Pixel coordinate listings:
--- --- ---

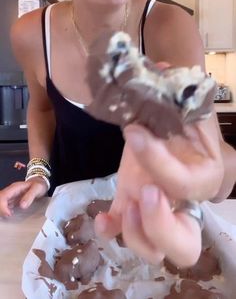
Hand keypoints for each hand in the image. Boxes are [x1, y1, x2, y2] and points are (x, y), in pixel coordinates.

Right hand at [0, 177, 47, 216]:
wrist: (39, 183)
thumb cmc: (38, 185)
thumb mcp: (37, 189)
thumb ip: (29, 196)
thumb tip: (22, 206)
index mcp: (15, 188)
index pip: (3, 196)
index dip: (3, 206)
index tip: (9, 213)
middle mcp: (11, 191)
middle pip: (0, 199)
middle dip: (2, 209)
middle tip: (9, 215)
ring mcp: (10, 195)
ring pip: (1, 202)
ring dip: (2, 210)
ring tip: (10, 215)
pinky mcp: (12, 200)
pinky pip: (4, 205)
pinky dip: (5, 210)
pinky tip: (10, 214)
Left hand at [95, 118, 222, 265]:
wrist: (156, 117)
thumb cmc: (175, 112)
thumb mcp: (183, 109)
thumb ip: (177, 116)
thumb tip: (150, 116)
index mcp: (204, 178)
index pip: (187, 186)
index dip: (161, 166)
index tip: (135, 134)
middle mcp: (183, 203)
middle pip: (185, 247)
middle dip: (162, 228)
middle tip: (146, 194)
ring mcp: (152, 208)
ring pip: (152, 250)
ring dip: (136, 233)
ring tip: (128, 204)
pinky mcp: (128, 203)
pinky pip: (119, 229)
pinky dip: (110, 229)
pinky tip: (102, 218)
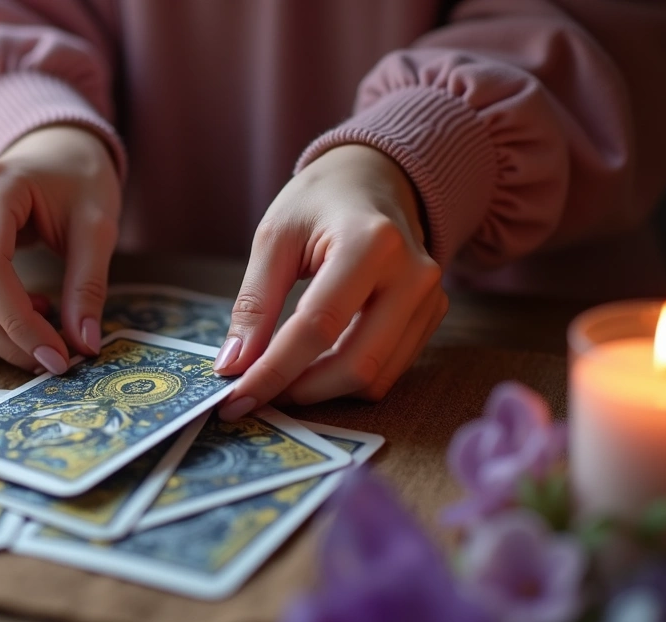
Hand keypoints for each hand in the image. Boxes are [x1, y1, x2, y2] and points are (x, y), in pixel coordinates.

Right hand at [0, 125, 121, 373]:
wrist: (54, 151)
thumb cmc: (79, 181)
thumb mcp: (98, 226)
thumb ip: (89, 284)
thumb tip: (84, 344)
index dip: (18, 323)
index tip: (58, 355)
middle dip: (6, 341)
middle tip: (53, 359)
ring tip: (42, 327)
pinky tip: (22, 312)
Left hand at [213, 144, 446, 419]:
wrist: (375, 178)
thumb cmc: (319, 202)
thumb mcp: (274, 238)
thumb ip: (254, 303)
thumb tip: (234, 366)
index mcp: (371, 244)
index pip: (318, 326)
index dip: (274, 370)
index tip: (235, 399)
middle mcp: (412, 275)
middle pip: (356, 364)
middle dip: (300, 391)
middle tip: (255, 396)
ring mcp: (429, 299)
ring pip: (376, 377)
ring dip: (322, 391)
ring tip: (279, 380)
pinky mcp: (431, 316)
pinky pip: (388, 370)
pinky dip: (344, 381)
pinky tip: (311, 368)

--- --- ---

What the exercise asks: Beginning at the line that holds "index tip: (235, 399)", reproduce each line of the records above down to and including the last one.

Solution to the problem:
index tip: (235, 399)
middle mcp: (412, 275)
middle pip: (356, 364)
middle dip: (300, 391)
middle tip: (255, 396)
ring mcp: (429, 299)
ring pip: (376, 377)
ring dip: (322, 391)
ring tip: (279, 380)
pinky mcp: (431, 316)
pinky pip: (388, 370)
pinky dip: (344, 381)
pinky tip: (311, 368)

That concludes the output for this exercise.